眼前瞬时变得模糊,失去意识之前,厉执最后拼命睁眼,不可置信地瞪向显然独自前去搭救的背影,恍惚中伴随梢头的碧叶缓缓摇晃,似乎生出了些许错觉。
他看着那背影在他眼底无限放大,似是与他近在咫尺,只是小哑巴原本看起来与他一般细瘦的身形突然变得挺拔颀长,一身超尘飘飞的掌门云袍更显卓绝,发丝翻涌间,偏头斜睨他。
“司劫!”
厉执惊出一身冷汗,大喊出声。
粗重的喘息紧随响起,厉执双目圆瞪地坐在床间,大口呼吸着,不明白自己为什么会梦到好久之前的事,且关键,小哑巴变成了司劫!
或者说,他头一次意识到,小哑巴和司劫长得竟有几分相像,这又是什么缘分?
而他抬手擦擦额头汗水,心情稍微平复,总算一点点清醒,之前在夕照台与魏锋切磋的记忆也慢慢从脑中涌现出来,再次庆幸自己赢得了比试之余,他顿了顿,急忙看向腕间。
只见上头毫无痕迹,他试着催动内力,除了失血过多的虚空,再无任何烧灼之感。
他的枯花……解了?
正疑问着,这时上方投下阴影,低沉而强大的气势压来,不用抬头他都知道是谁。
这次差点见了阎王,他实在是劫后余生,也便在兴奋与司劫面对面时,忽略了司劫满眼阴霾,只扯着仍旧虚弱的嗓音脱口道:“司掌门,我方才梦见你了!”
“梦里的你是小哑巴!”
“心灵手巧,楚楚动人,只不过……没有鸟,哈哈哈。”
“……”
58.情爱
厉执是在呲牙乐得眼睛都快没了,才意识到司劫似乎不太对劲。一抬头,只见司劫不发一言,只漠然地看了他半晌,像是确定他真的没有性命之忧了,转身离开。

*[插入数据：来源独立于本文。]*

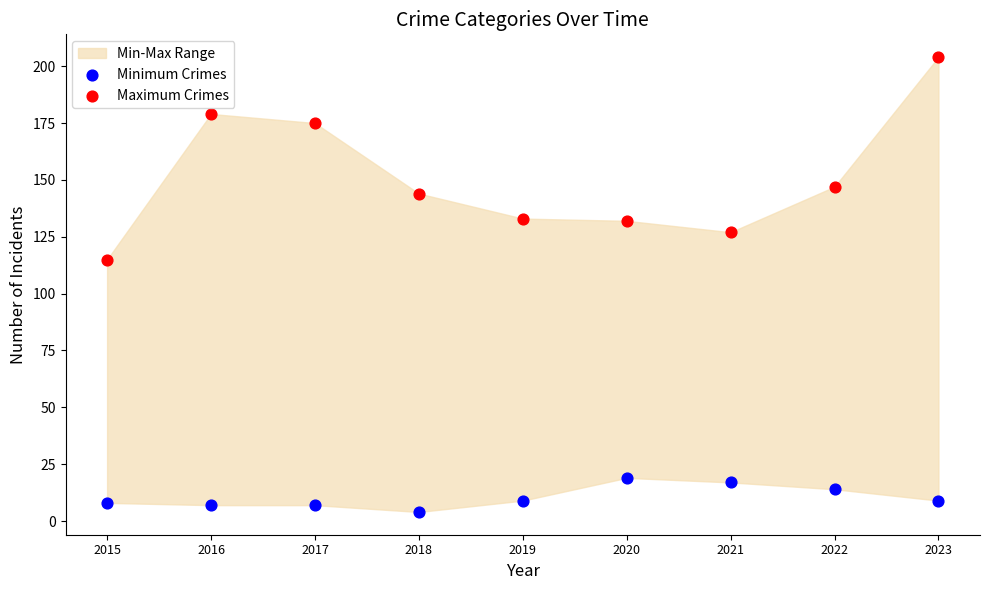

In the Maximum Crimes series, what Y value is closest to 159?

147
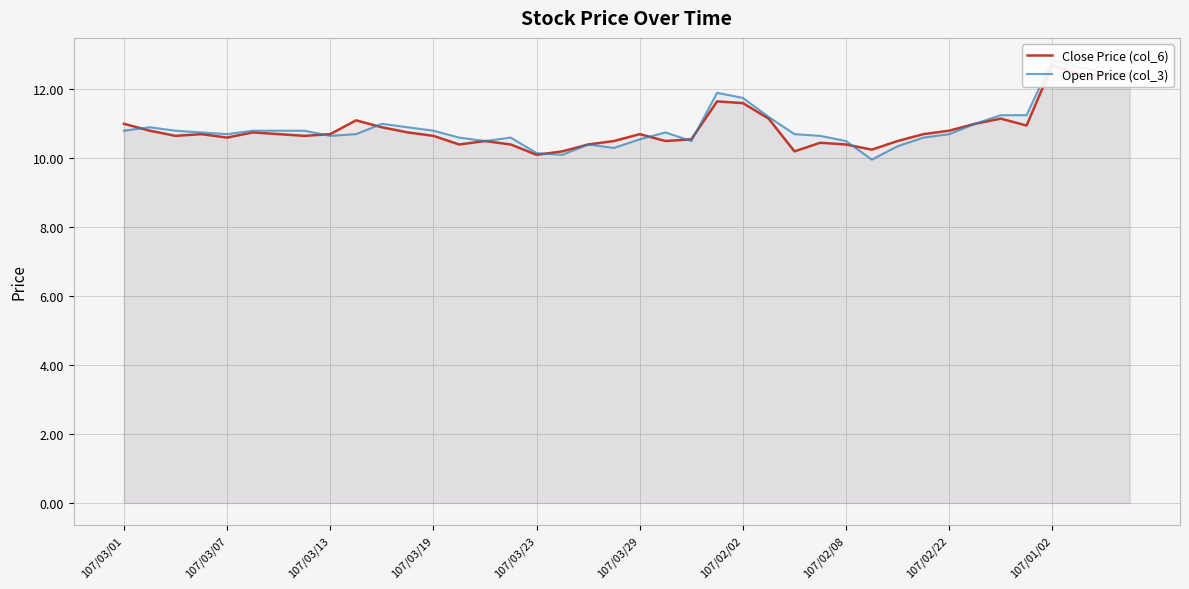

What is the total value across all series at 34?

22.4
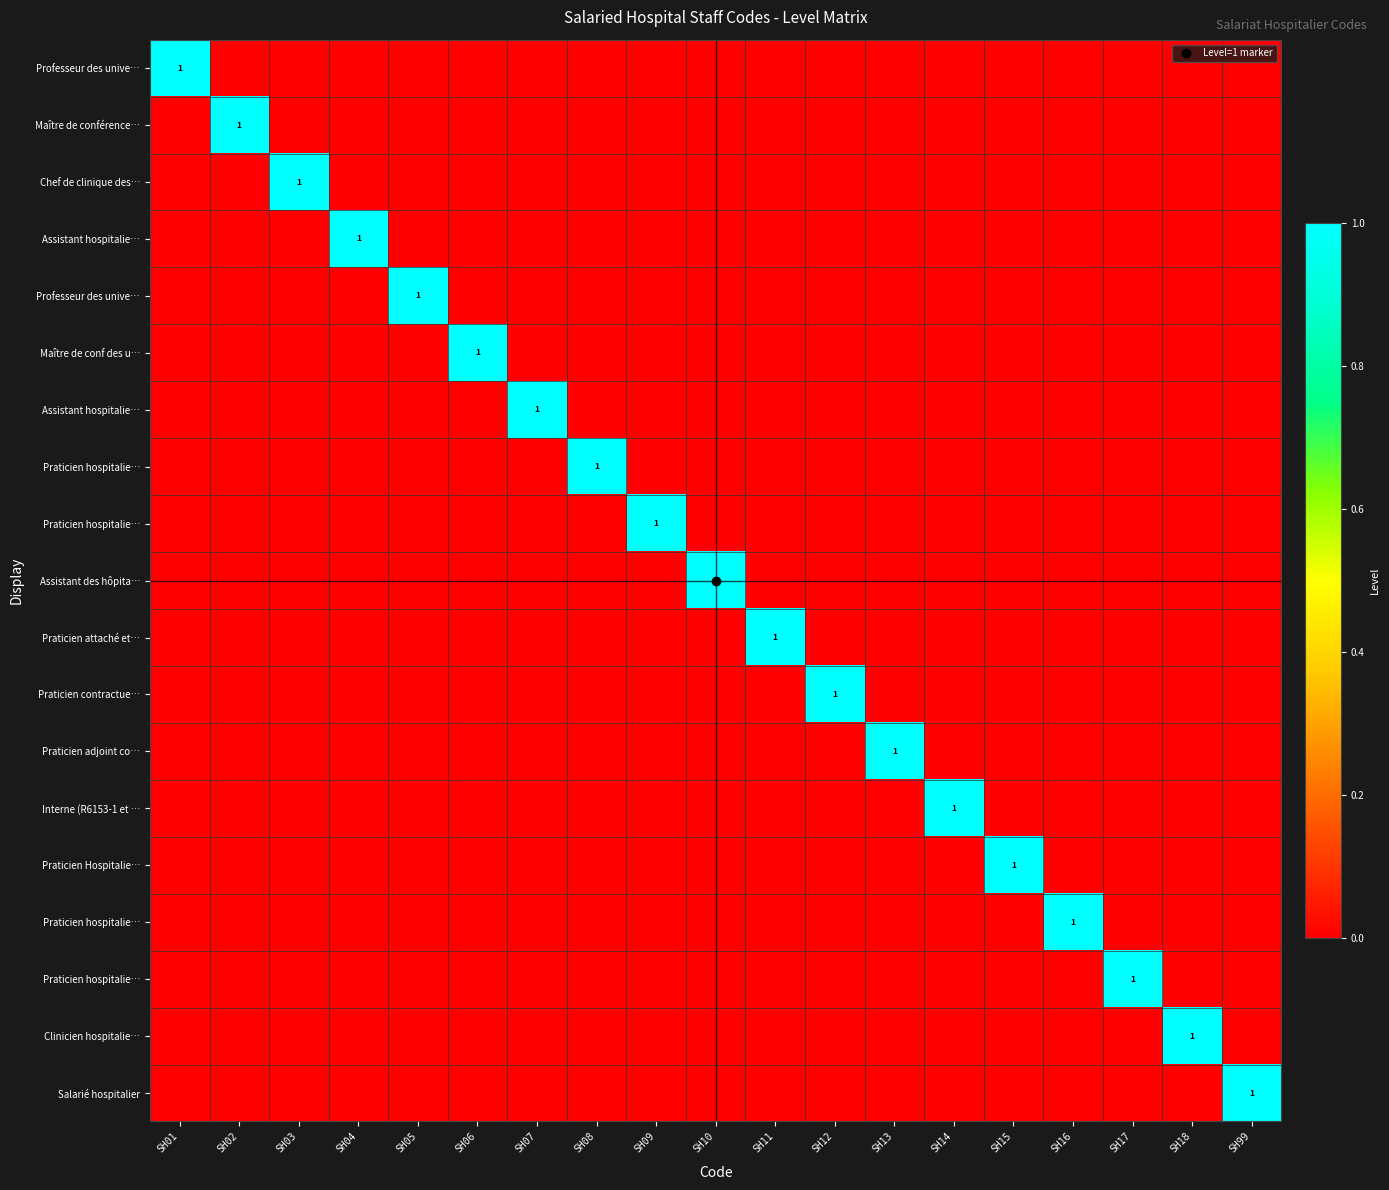

What is the greatest value displayed?

1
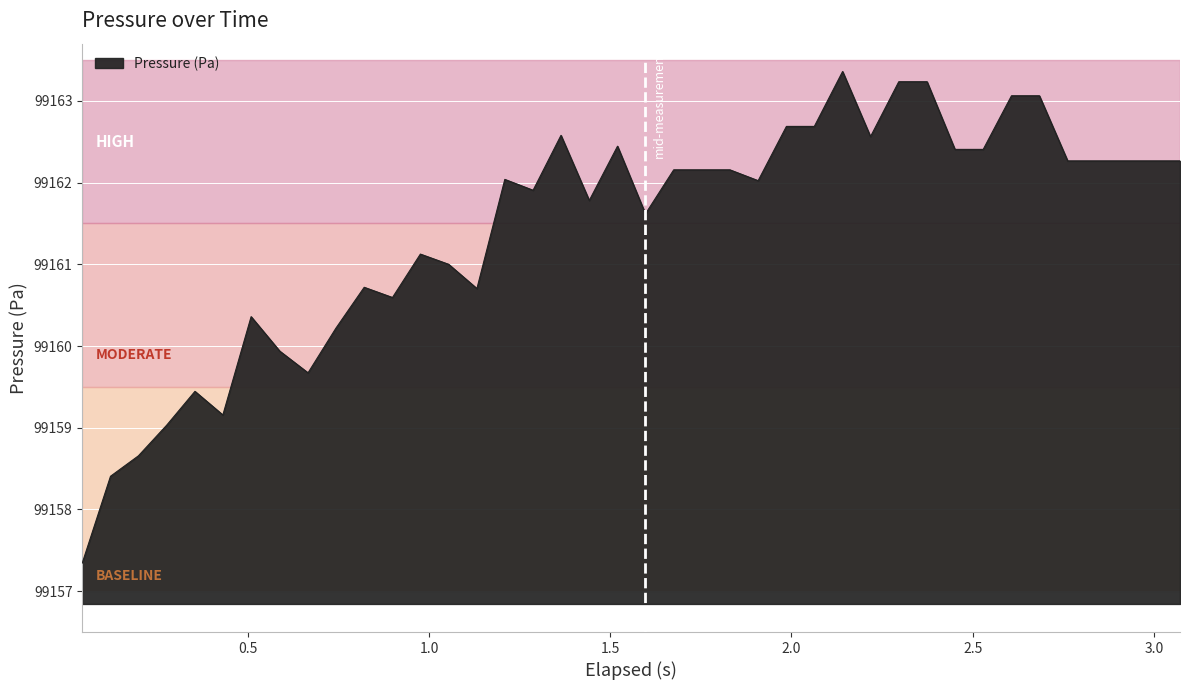

What is the greatest value displayed?

99163.4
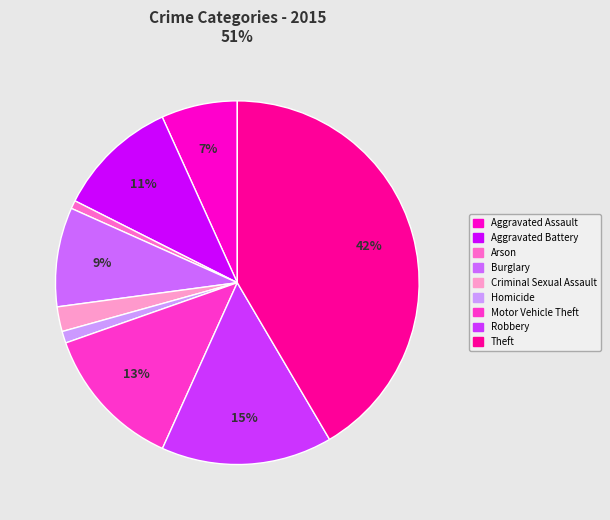

To the nearest percent, what is the difference between the Aggravated Assault and Homicide slice percentages?

6%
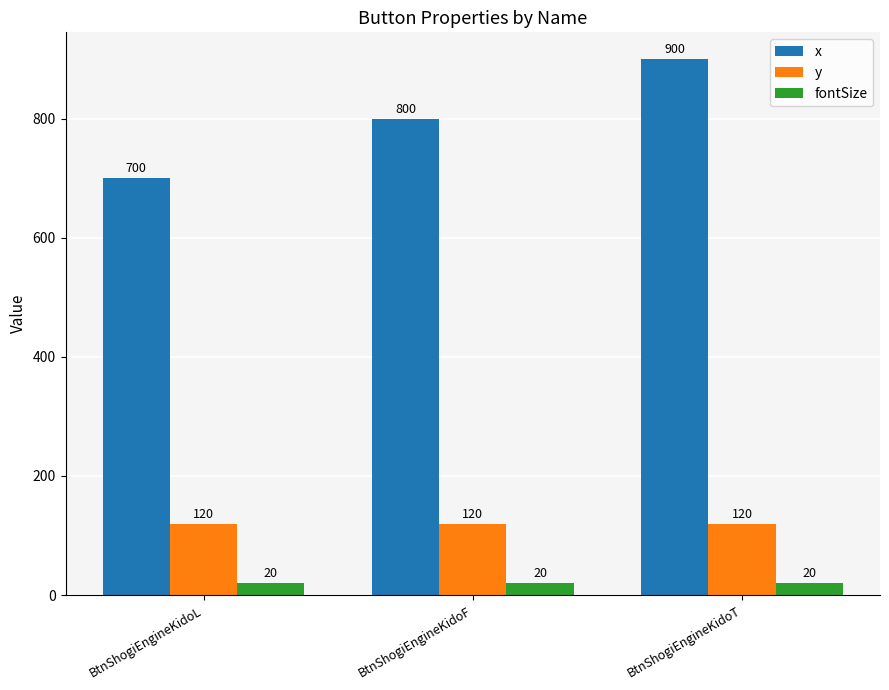

How many bars are there in total?

9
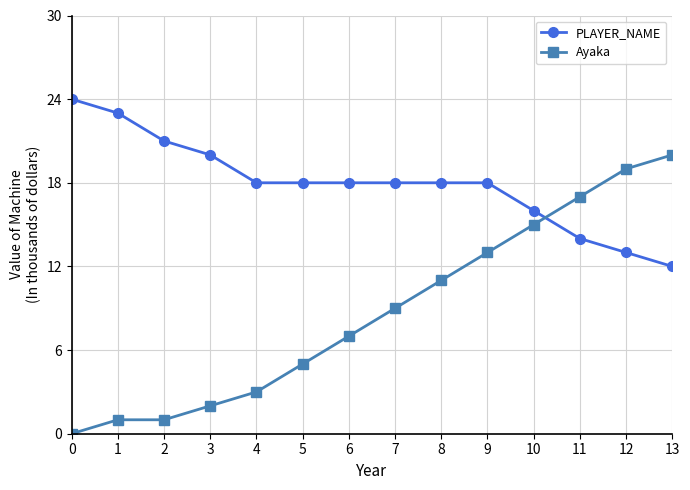

What is the average value of the PLAYER_NAME series?

18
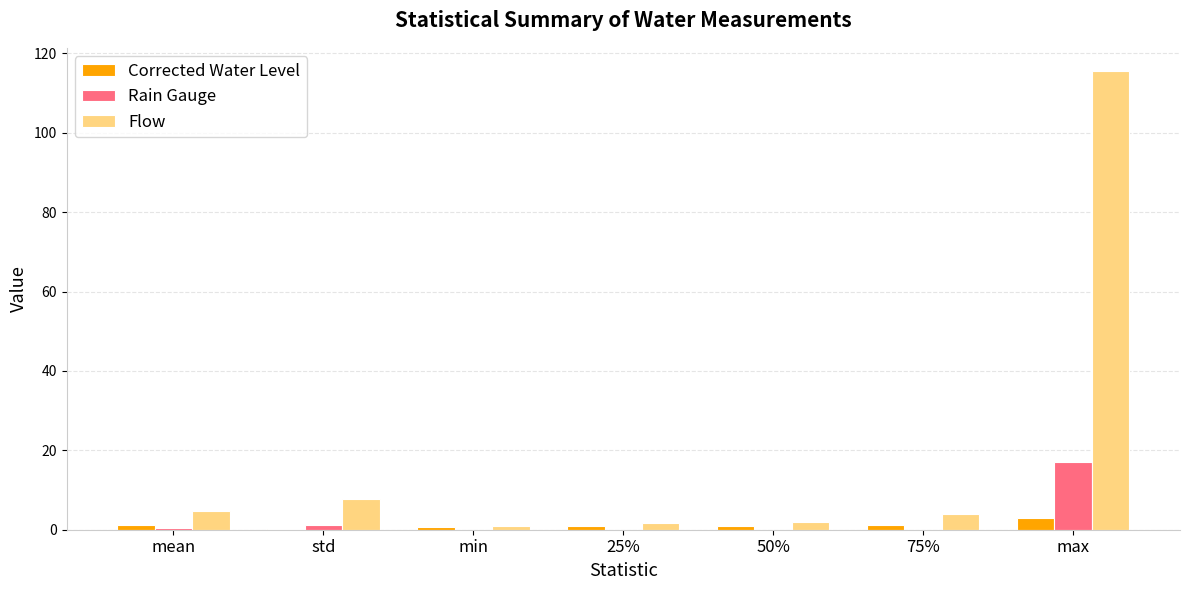

The value of Rain Gauge at 25% is 0.0. True or false?

True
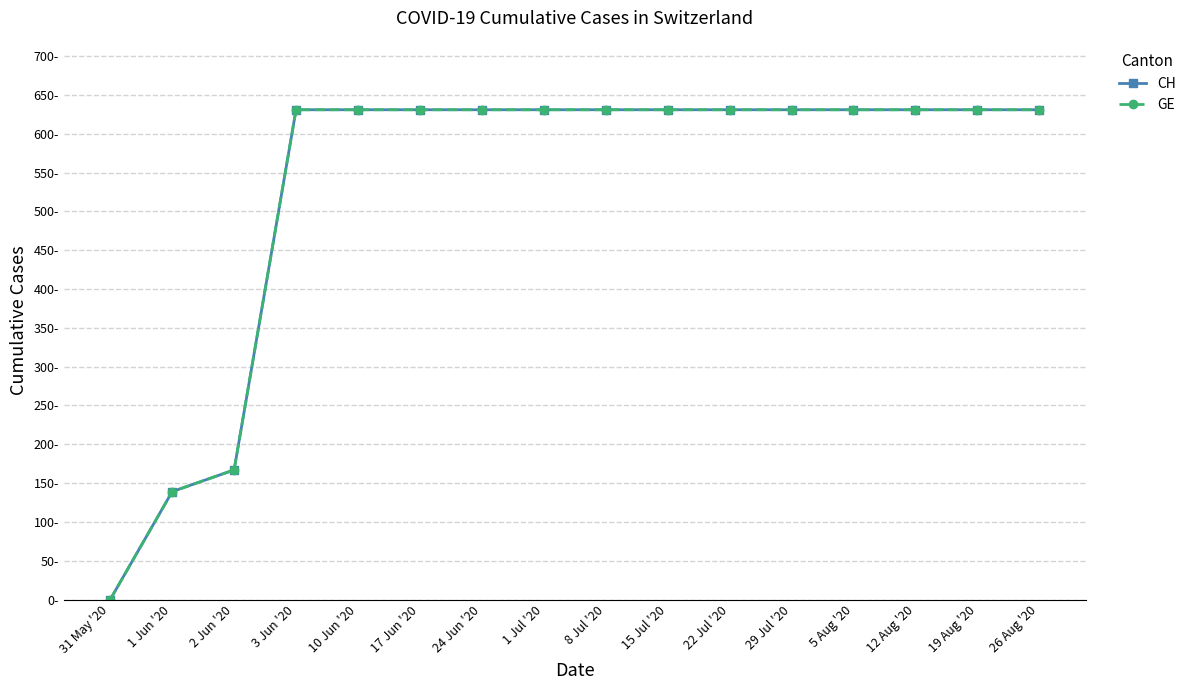

The GE series shows 631 at 8 Jul '20. True or false?

True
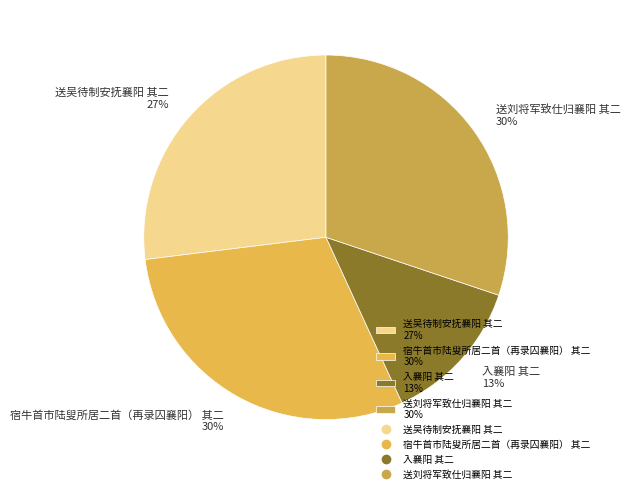

Is the sum of 宿牛首市陆叟所居二首（再录囚襄阳） 其二 and 送刘将军致仕归襄阳 其二 greater than half?

Yes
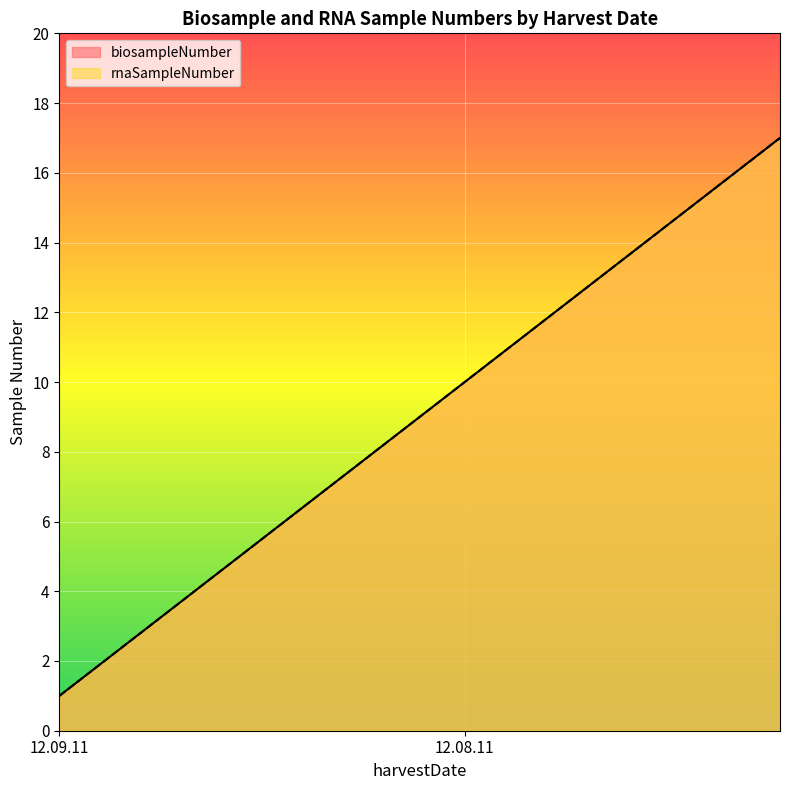

Which series changed the most between 12.09.11 and 12.09.11?

biosampleNumber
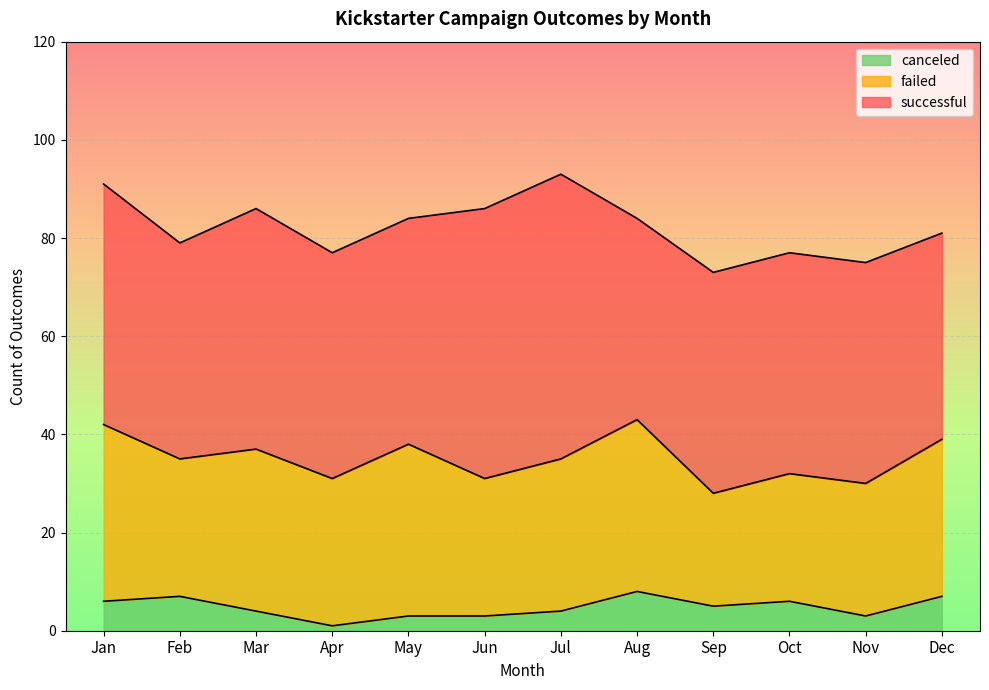

How many lines are shown in the chart?

3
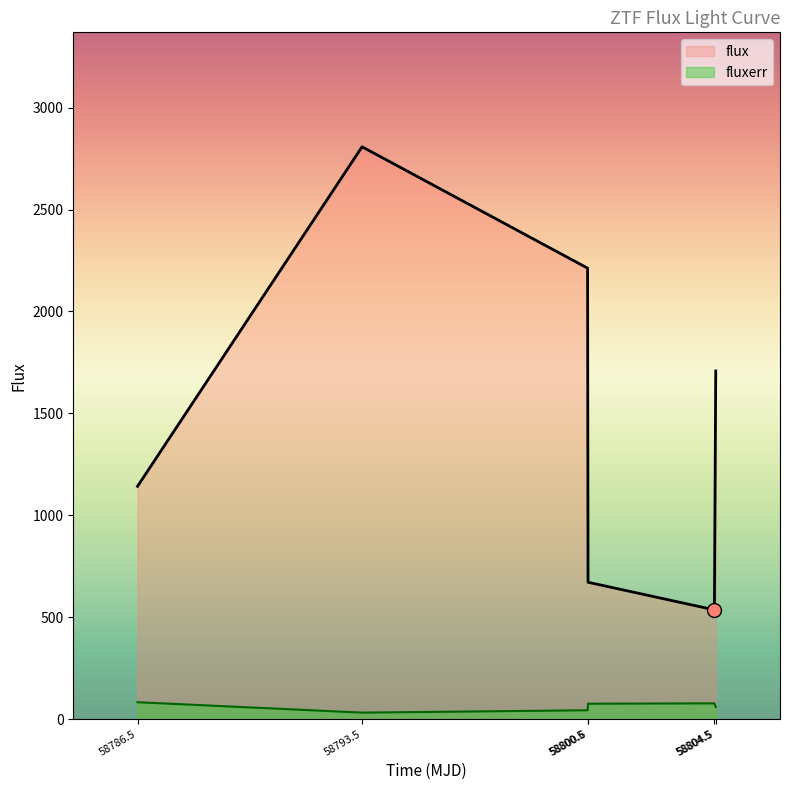

How many interior local valleys does the flux series have?

1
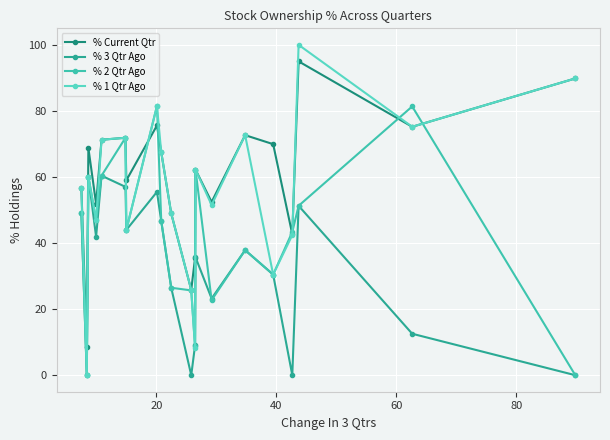

How many data points does each series have?

20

厉执呆愣坐在这显然是金楼一隅的房间,顾不得欣赏四周金碧荧煌的陈设,努力回忆方才的话语,想了许久,只能想到是那一句玩笑惹怒了司劫,可又心知不至于如此,便疑惑地掀了被褥,打算出去看看。
结果他正低头间,只听咚咚两声,房门又打开了。
他眼睛锃亮看过去,以为司劫回来了,结果看见只是一名端了托盘进来的金楼弟子。
“道长,请用。”对方将一碗汤药以及几样精致的饭菜摆放妥当,对厉执恭敬道,“司掌门交待,您务必要先吃些东西,然后将药趁热喝了。”
“他现在去哪了?”
对方摇摇头:“司掌门吩咐之后便走了,晚辈也不知。”
“你们那除魔大会可有举行?”
“此事已经推至明日。”
厉执闻言一愣:“明日?”
“楼主临时遇到急事需要处理,呃……司掌门先前那般,也下令暂且休整。”
“司掌门?”厉执自然没听懂对方的意思,“司掌门先前怎么了?”
“这个……”对方却明显神色有些闪躲,像是不知道该不该多嘴,最终低头拱手,“道长还是亲自去问司掌门吧。”
说完,那弟子像是见鬼了一样后退着飞快撤出房间。
厉执愕然看他这异常小心的态度,俨然明白过来,他的枯花发作之后,必定是又发生了什么事情。
心中迫不及待见到司劫问个清楚,厉执踩着仍因失血过多而虚脱的双脚下地,往前冲了几步,不过又停下来,回头看了看桌上饭菜和汤药。
想到司劫与他生气还要特意让那弟子送过来,他可不能让他更加生气。厉执难得按捺住疑惑坐下来,飞速夹了几口,然后咕咚咕咚一口气将药喝光。